DIRECTIONS - Extract exactly and only the lines of the data below, starting at the line with "Емальований чайник А-плюс" and stopping after the final line.

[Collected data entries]
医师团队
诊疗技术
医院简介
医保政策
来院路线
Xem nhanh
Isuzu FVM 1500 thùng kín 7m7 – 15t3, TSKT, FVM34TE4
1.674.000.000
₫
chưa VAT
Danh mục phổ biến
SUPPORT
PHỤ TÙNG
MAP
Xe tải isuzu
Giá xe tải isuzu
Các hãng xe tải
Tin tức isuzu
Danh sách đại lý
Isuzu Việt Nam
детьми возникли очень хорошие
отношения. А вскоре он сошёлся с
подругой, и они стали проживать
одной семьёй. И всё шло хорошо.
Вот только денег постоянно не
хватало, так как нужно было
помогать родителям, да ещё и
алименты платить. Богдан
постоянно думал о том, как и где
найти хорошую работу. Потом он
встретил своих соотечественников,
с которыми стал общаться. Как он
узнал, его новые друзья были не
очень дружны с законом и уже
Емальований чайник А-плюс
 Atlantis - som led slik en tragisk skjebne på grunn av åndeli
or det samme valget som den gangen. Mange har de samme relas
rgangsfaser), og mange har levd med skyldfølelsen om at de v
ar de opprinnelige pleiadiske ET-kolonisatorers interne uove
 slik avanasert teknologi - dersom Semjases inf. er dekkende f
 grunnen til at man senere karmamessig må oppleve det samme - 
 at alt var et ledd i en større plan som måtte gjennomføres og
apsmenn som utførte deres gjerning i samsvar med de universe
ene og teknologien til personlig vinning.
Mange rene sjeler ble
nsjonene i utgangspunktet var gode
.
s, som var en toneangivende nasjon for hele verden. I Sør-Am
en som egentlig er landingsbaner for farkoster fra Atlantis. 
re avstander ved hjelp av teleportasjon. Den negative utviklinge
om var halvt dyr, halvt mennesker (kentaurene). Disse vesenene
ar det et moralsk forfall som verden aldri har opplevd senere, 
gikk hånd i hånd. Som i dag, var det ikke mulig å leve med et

EXERCISE OUTPUT -
Емальований чайник А-плюс
 Atlantis - som led slik en tragisk skjebne på grunn av åndeli
or det samme valget som den gangen. Mange har de samme relas
rgangsfaser), og mange har levd med skyldfølelsen om at de v
ar de opprinnelige pleiadiske ET-kolonisatorers interne uove
 slik avanasert teknologi - dersom Semjases inf. er dekkende f
 grunnen til at man senere karmamessig må oppleve det samme - 
 at alt var et ledd i en større plan som måtte gjennomføres og
apsmenn som utførte deres gjerning i samsvar med de universe
ene og teknologien til personlig vinning.
Mange rene sjeler ble
nsjonene i utgangspunktet var gode
.
s, som var en toneangivende nasjon for hele verden. I Sør-Am
en som egentlig er landingsbaner for farkoster fra Atlantis. 
re avstander ved hjelp av teleportasjon. Den negative utviklinge
om var halvt dyr, halvt mennesker (kentaurene). Disse vesenene
ar det et moralsk forfall som verden aldri har opplevd senere, 
gikk hånd i hånd. Som i dag, var det ikke mulig å leve med et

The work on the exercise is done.